TASK OBJECTIVE: Pull every line that includes the word "pixels" from the data.

[Data records]
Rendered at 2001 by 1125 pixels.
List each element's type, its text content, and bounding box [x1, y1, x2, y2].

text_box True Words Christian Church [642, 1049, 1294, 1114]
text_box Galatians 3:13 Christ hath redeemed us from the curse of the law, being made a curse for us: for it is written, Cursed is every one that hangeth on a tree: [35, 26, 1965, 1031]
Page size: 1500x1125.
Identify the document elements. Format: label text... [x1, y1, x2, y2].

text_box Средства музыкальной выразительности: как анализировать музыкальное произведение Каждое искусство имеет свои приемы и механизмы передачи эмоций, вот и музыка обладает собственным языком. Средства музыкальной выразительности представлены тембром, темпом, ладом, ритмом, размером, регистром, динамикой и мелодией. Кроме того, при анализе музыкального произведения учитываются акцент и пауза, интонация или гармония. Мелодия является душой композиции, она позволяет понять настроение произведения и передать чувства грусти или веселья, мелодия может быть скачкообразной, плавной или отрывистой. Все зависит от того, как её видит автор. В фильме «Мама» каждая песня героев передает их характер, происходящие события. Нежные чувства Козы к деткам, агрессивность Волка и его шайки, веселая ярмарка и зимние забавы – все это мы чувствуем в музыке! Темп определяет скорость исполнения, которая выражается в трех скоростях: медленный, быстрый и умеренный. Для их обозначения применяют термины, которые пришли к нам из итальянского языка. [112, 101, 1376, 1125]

...

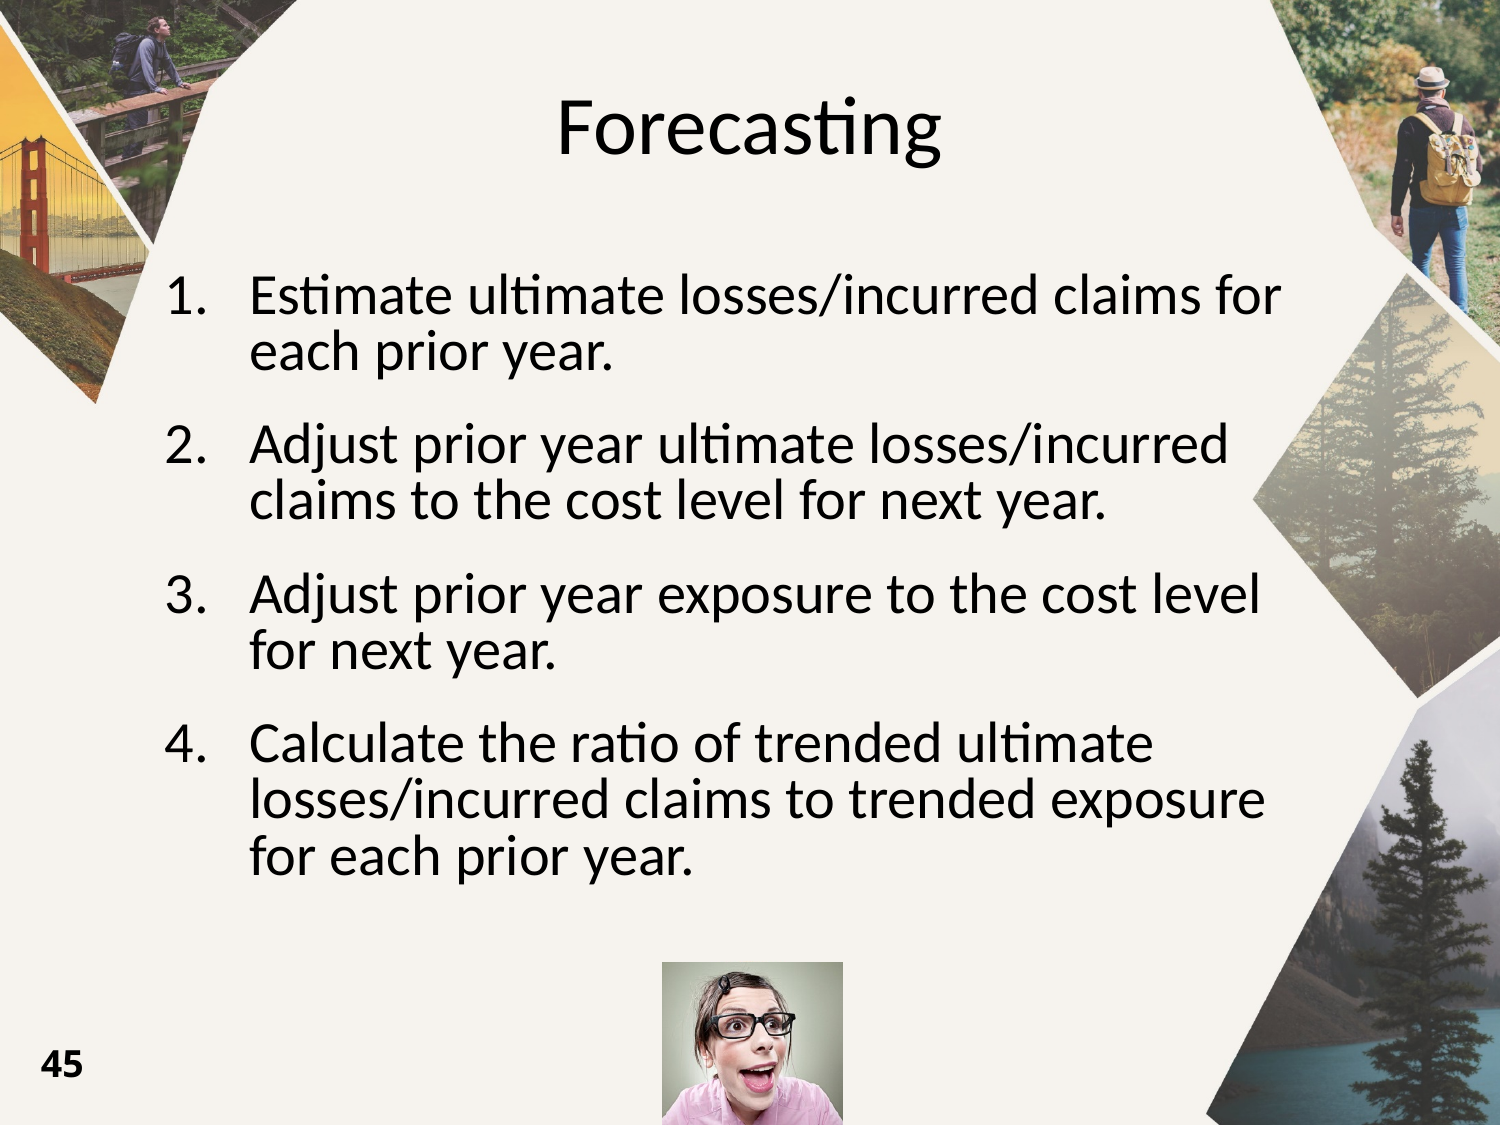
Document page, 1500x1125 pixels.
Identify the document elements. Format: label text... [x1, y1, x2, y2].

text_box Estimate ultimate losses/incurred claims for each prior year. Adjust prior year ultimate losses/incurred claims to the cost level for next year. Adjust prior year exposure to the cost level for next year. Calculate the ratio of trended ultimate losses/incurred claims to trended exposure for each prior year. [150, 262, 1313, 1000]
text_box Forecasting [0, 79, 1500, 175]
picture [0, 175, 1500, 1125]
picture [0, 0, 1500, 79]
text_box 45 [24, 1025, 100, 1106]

SOLUTION TO THIS EXERCISE:
Rendered at 2001 by 1125 pixels.
Document page, 1500x1125 pixels.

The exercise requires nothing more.